Der TSV Bockum ist in der Verbandsliga seit Jahren eigentlich ein fester Bestandteil, gehört sozusagen schon fast zum Inventar der Liga. Dennoch brechen zur Saison 2017/18 schwere Zeiten für das Team um Mannschaftsführer Dinesh Rao an. Bockum hat mit Philipp Loeper einen wichtigen Stammspieler verloren, der zum Ligarivalen Kempener LC gewechselt ist. An seiner Stelle rückt aus der zweiten Mannschaft "Altmeister" Ralf Radtke hoch. Zusätzlich steht mit Marco Kasperek ein weiterer Akteur für alle Fälle aus dem Reserveteam als Ersatzmann bereit. Dies ist auch dringend notwendig, da sowohl Bernd Delbos als auch Christoph Pauly in der Vergangenheit mit Verletzungen zu kämpfen hatten. Rao hofft aber, dass beide Spieler zu Beginn der Saison wieder voll einsatzfähig sein werden. Unter diesen Voraussetzungen wird der Blick eher nach unten gerichtet. So gilt es zumindest die Aufsteiger Wesel-Flüren, Olympia Bottrop, Adler Frintrop II und BW Krefeld hinter sich zu lassen, damit das Abstiegsgespenst nicht den Bockumern im Nacken ist und eventuell sogar der Abstieg droht.
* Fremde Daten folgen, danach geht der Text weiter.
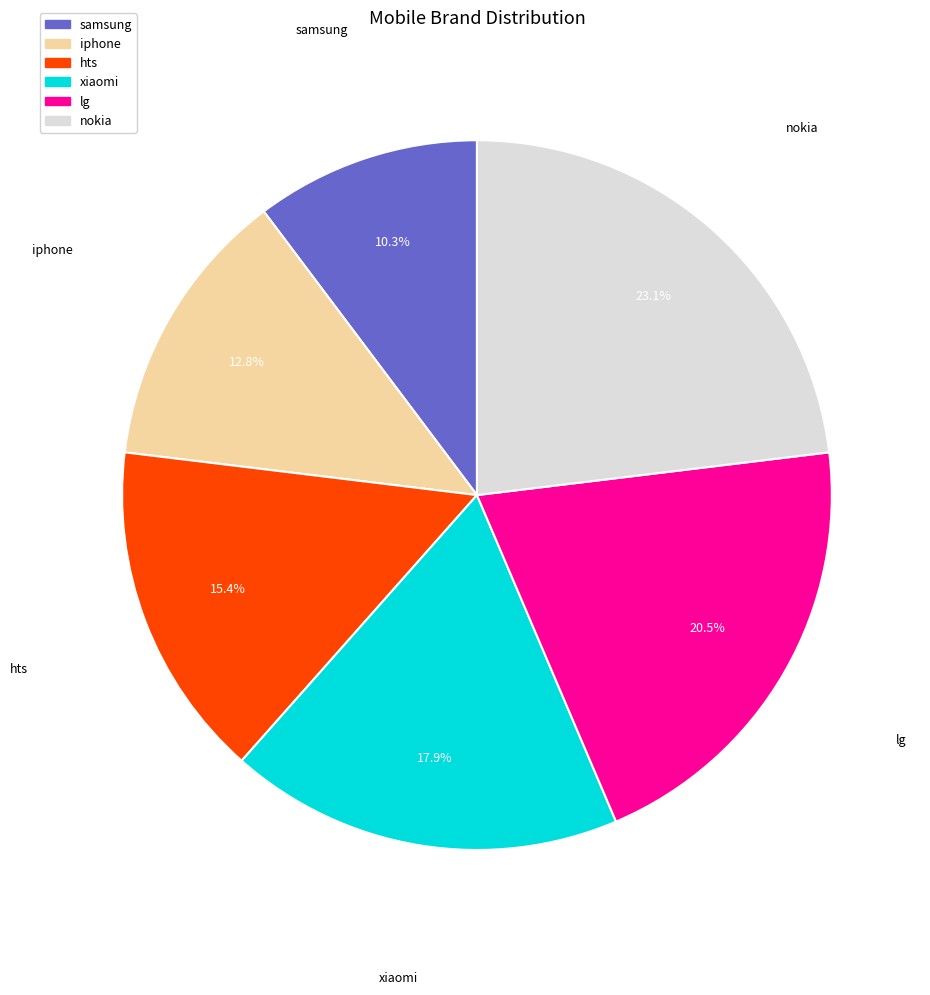

What percentage is the xiaomi slice, to the nearest percent?

18%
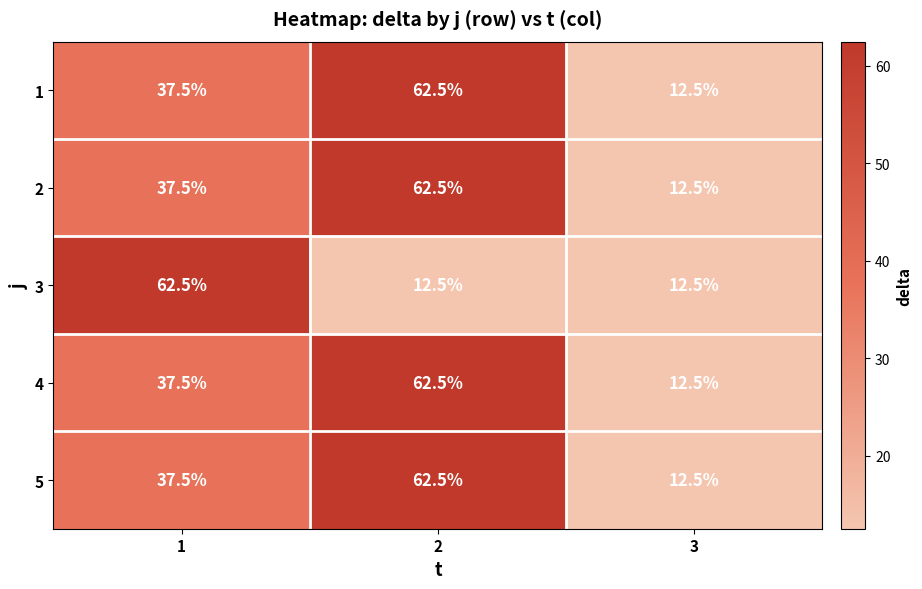

At how many categories does at least one series exceed 51?

2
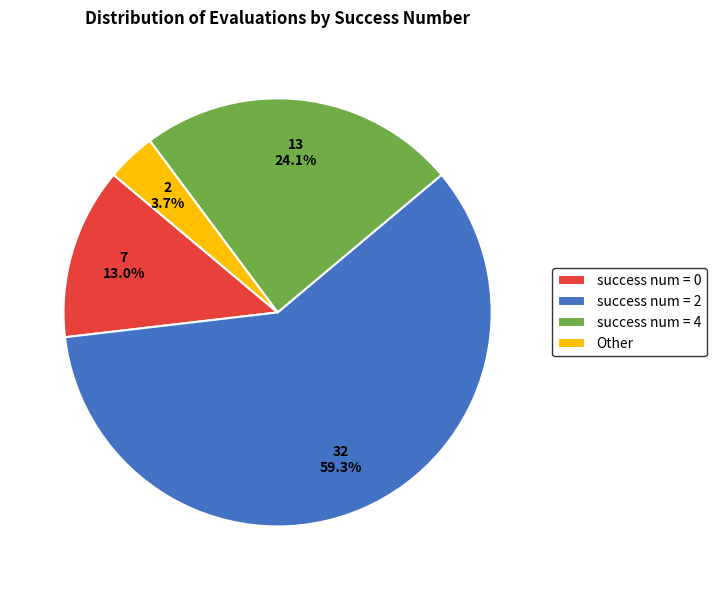

Does any single category account for the majority?

Yes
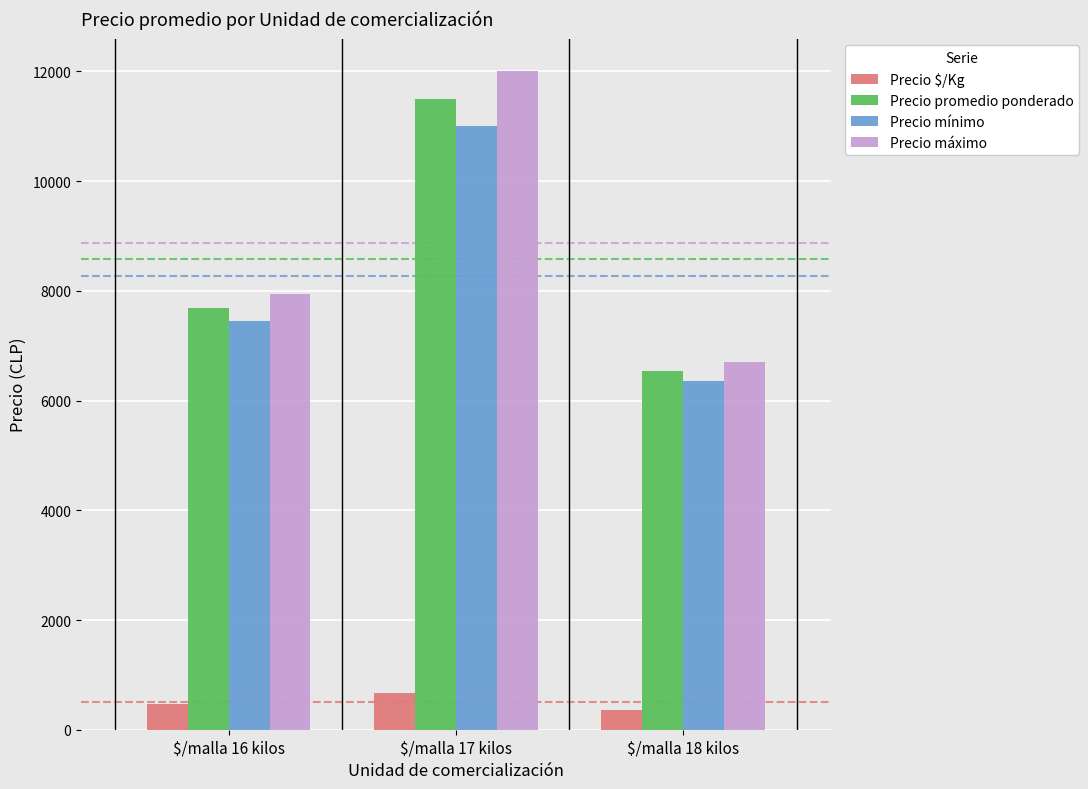

What is the label of the 1st bar from the right?

$/malla 18 kilos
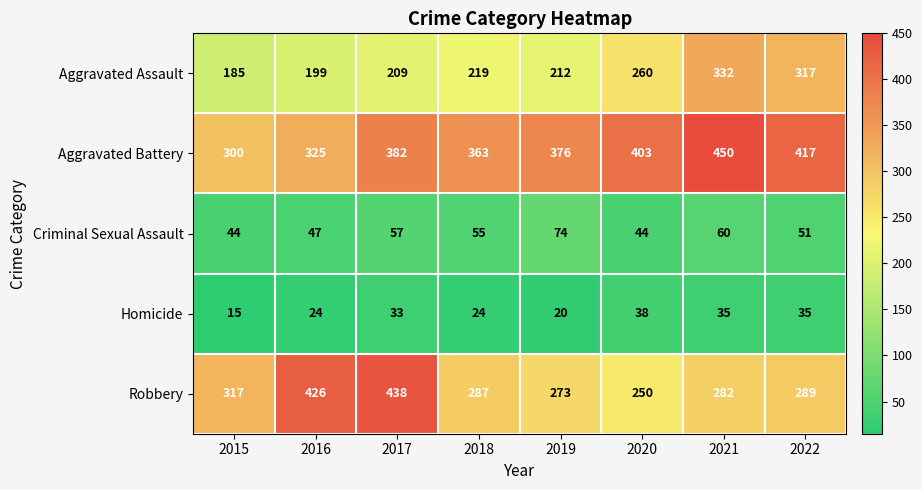

Which series has the largest total across all categories?

Aggravated Battery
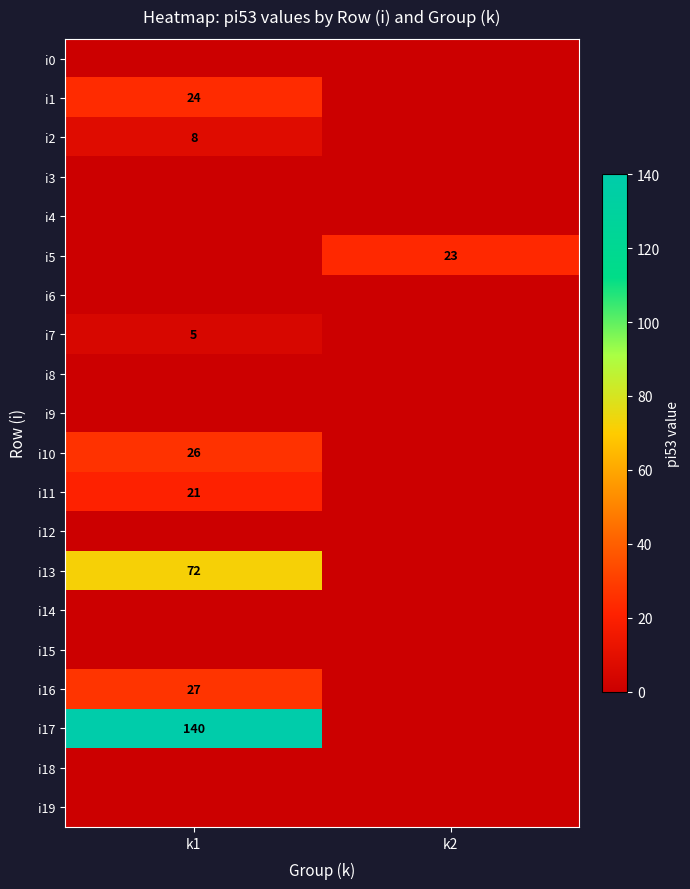

The value of i7 at k1 is 5. True or false?

True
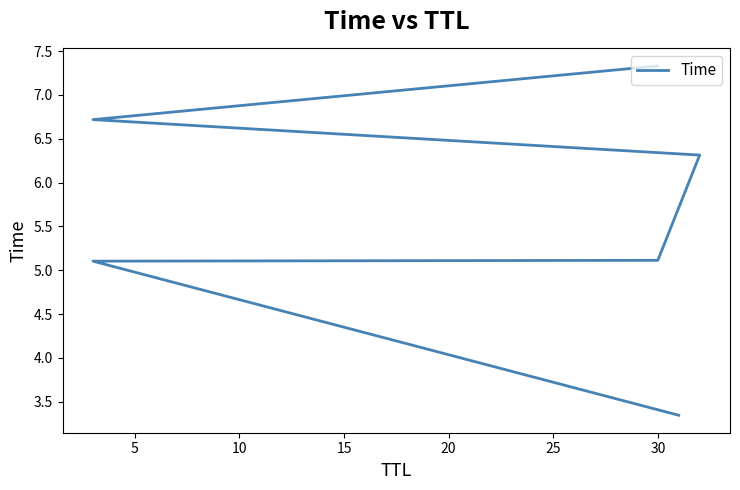

What is the value of the 1st point from the left?

3.3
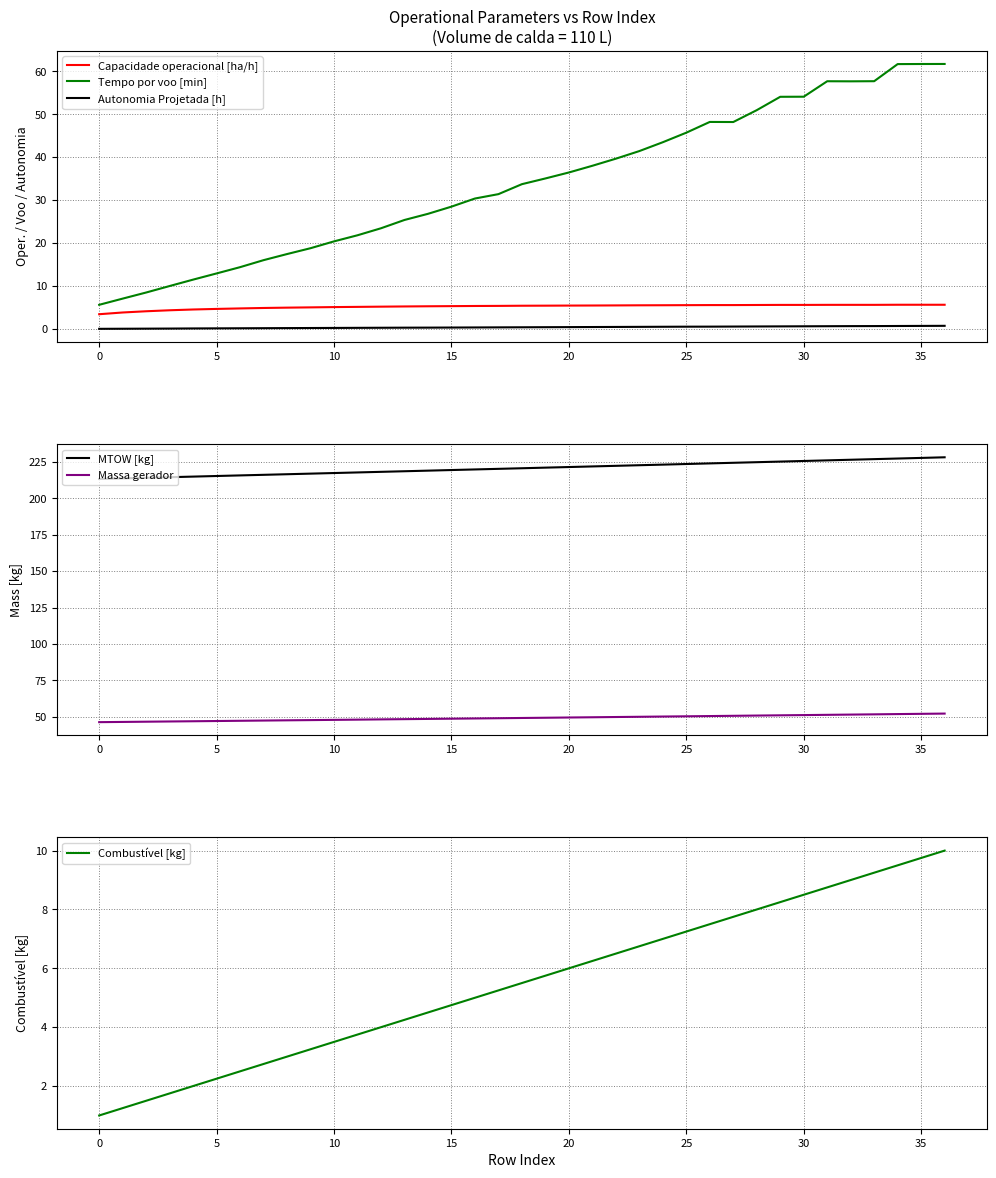

True or false: Autonomia Projetada [h] and Tempo por voo [min] cross at least once.

False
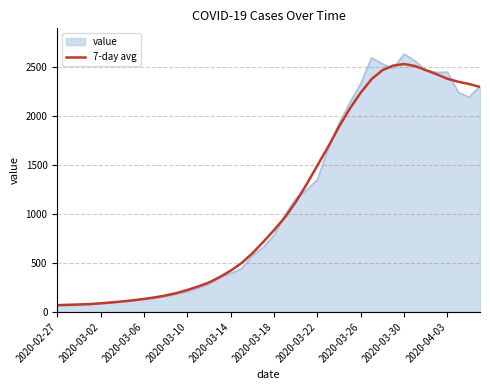

Does the chart display data point markers on the line(s)?

No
Für den TTC Blau-Weiß Krefeld kann es als Aufsteiger in die Verbandsliga eigentlich nur ein Ziel geben: Jeder Spieler sollte das Beste aus sich herausholen und versuchen, alles zu geben. Nur so können die Blau-Weißen dem mit Sicherheit drohenden Abstiegskampf entgegenwirken, denn die Krefelder werden zumeist als erster Abstiegskandidat genannt. "Für uns war der Aufstieg vergangene Saison ein Bonus, ein Klassenverbleib wäre diesmal auch als solcher anzusehen", sagt TTC-Vorsitzender Sven Coenen. Mit Sebastian Mighali (Solingen) und Cedric Stammen (2. Mannschaft) verliert der Aufstiegskader zwei Stammspieler, wobei mit Dennis Wienands ein erfahrener Routinier aus der eigenen Reservemannschaft wieder hinzustößt Über die Sommerpause wurde schon frühzeitig trainiert, um dann gesetzte Vorhaben Nichtabstieg mit viel Engagement entgegen zu treten. Den Feinschliff dazu gab es dazu bei einem Trainingslager am vergangenen Wochenende, bevor es am Samstag (18.30 Uhr) bei der Zweitvertretung des SC Bayer Uerdingen mit der Saison so richtig losgeht.